なお、贈与税がかからない財産は、生活費や教育費として必要な都度直接これらに充てるためのものに限られます。
したがって、生活費や教育費の名目で贈与を受けた場合であっても、それを預金したり株式や不動産などの買入資金に充てている場合には贈与税がかかることになります。
出典: 国税庁「No.4405 贈与税がかからない場合」
一方、非課税特例措置では「将来使う分をまとめて」贈与することができるので、「必要な都度」に贈与する必要はありません。
単に贈与するだけでは、非課税にできない。
なお、この非課税特例措置には、いくつか注意点があります。
まず、結婚資金と結婚・子育ての特例制度については金融機関と信託契約を結ぶ必要があることです。
具体的には、まず信託銀行で金銭信託の口座を開設します。
この口座の目的は、贈与した財産を教育費などの目的だけに使われるよう管理することです。 したがって、口座の名義人(贈与を受けた人)が自由に出し入れすることはできません。
実際にこの口座から出金するには、定められた手続きが必要になります。
具体的には、まず領収書等を準備します。
その領収書を元に、支払先や金額などを所定の用紙に記載し、信託銀行の処理センターへ送付します。
そこで認められた金額だけが、金銭信託口座から出し入れ自由の普通預金口座に振り替えられます。

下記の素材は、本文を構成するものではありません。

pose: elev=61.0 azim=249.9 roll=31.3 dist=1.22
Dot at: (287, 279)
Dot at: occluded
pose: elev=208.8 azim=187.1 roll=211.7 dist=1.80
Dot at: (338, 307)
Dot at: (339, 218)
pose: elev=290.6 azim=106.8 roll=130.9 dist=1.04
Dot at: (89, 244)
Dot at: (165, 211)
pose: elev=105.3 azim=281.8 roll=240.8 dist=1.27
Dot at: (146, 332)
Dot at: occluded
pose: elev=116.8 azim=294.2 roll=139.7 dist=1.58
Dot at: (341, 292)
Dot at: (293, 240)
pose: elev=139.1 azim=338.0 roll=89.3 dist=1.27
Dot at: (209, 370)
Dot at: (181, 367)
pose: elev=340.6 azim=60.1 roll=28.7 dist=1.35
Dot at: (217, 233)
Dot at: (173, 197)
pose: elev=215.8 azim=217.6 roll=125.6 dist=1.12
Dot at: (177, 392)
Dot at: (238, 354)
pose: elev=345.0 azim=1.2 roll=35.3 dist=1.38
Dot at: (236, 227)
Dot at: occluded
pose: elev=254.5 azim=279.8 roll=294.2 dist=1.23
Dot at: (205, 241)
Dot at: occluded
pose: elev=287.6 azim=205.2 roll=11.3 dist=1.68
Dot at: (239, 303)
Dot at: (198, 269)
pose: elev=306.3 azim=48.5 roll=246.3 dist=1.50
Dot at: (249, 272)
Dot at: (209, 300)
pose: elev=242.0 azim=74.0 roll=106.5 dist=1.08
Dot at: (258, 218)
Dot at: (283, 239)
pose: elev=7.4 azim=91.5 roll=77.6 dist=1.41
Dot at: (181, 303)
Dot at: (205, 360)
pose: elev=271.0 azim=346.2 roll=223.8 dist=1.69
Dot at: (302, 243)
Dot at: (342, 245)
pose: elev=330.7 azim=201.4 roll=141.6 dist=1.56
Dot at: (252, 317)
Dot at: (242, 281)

贈与された資金を使うにも、こうした(面倒な)手続きが必要になるため、節税になるとは言え、敬遠する方が多いのも事実です。
これは私の感覚ですが、今では信託銀行のアプリが登場し、領収書を撮影して送信できるようになったので、だいぶ楽になっています。
利用の主な要件は?
以下の資料は、財務省HPからの抜粋ですが、利用する場合の主な要件がコンパクトにまとめられているので、参考として転載しておきます。
贈与税非課税特例措置は2023年3月末で廃止?
この非課税特例措置ですが、2023年3月末で廃止されるのではないか、という憶測が出ています。
この元になっているのが、財務省が主導する政府の専門家会合である政府税制調査会です。
報道によると、11月に公表した検討内容で、「廃止する方向で検討することが適当」、という意見が出ていますが、その根拠となっているのが「所得格差」です。
特例措置を利用している人の多くが、資産を多く持ついわゆる「富裕層」であることから、この制度が世代を超えて格差を固定している、と批判が出ているのです。
実は、このような批判は今に始まったものではありません。
ここ数年の税制改正では、常にこの「格差の固定化」を早期に解消すべきという意見が出ていました。
【経済社会の構造変化を踏まえた令和時代の税制のあり⽅(抄) 令和元年9⽉26⽇政府税制調査会】
(前略)
他⽅、資産の早期移転による消費拡⼤を通じた経済の活性化を図るための時限措置として、各種の贈与税⾮課税措置が設けられているが、限度額の範囲内では家族内における資産の移転に対して何らの税負担も求めない制度となっており、格差の固定化につながりかねない側⾯がある。
機会の平等の確保の観点などを踏まえ、資産移転の時期の選択に中⽴的な税制を構築していくことと併せて、これら各種の⾮課税措置のあり⽅についても検討していく必要がある。
出典: 財務省HP
しかし、だからと言って廃止が決まった訳ではありません。
例えば文部科学省は廃止に反対しており、2023年4月以降の存続を求めています。
その理由は報道によれば「少子化対策につながる」との事ですが、財務省の主張にどこまで対抗できているのか、気になるところです。
廃止か存続か、来年1月頃判明。
この特例措置を廃止するのか、それとも存続するのか。
その結論は、来年1月にも令和5年度税制改正の中で公表されます。
どちらに転ぶかは現時点では分かりませんが、もし制度の利用を検討している方は、その可能性がある、ということを念頭に入れておいてください。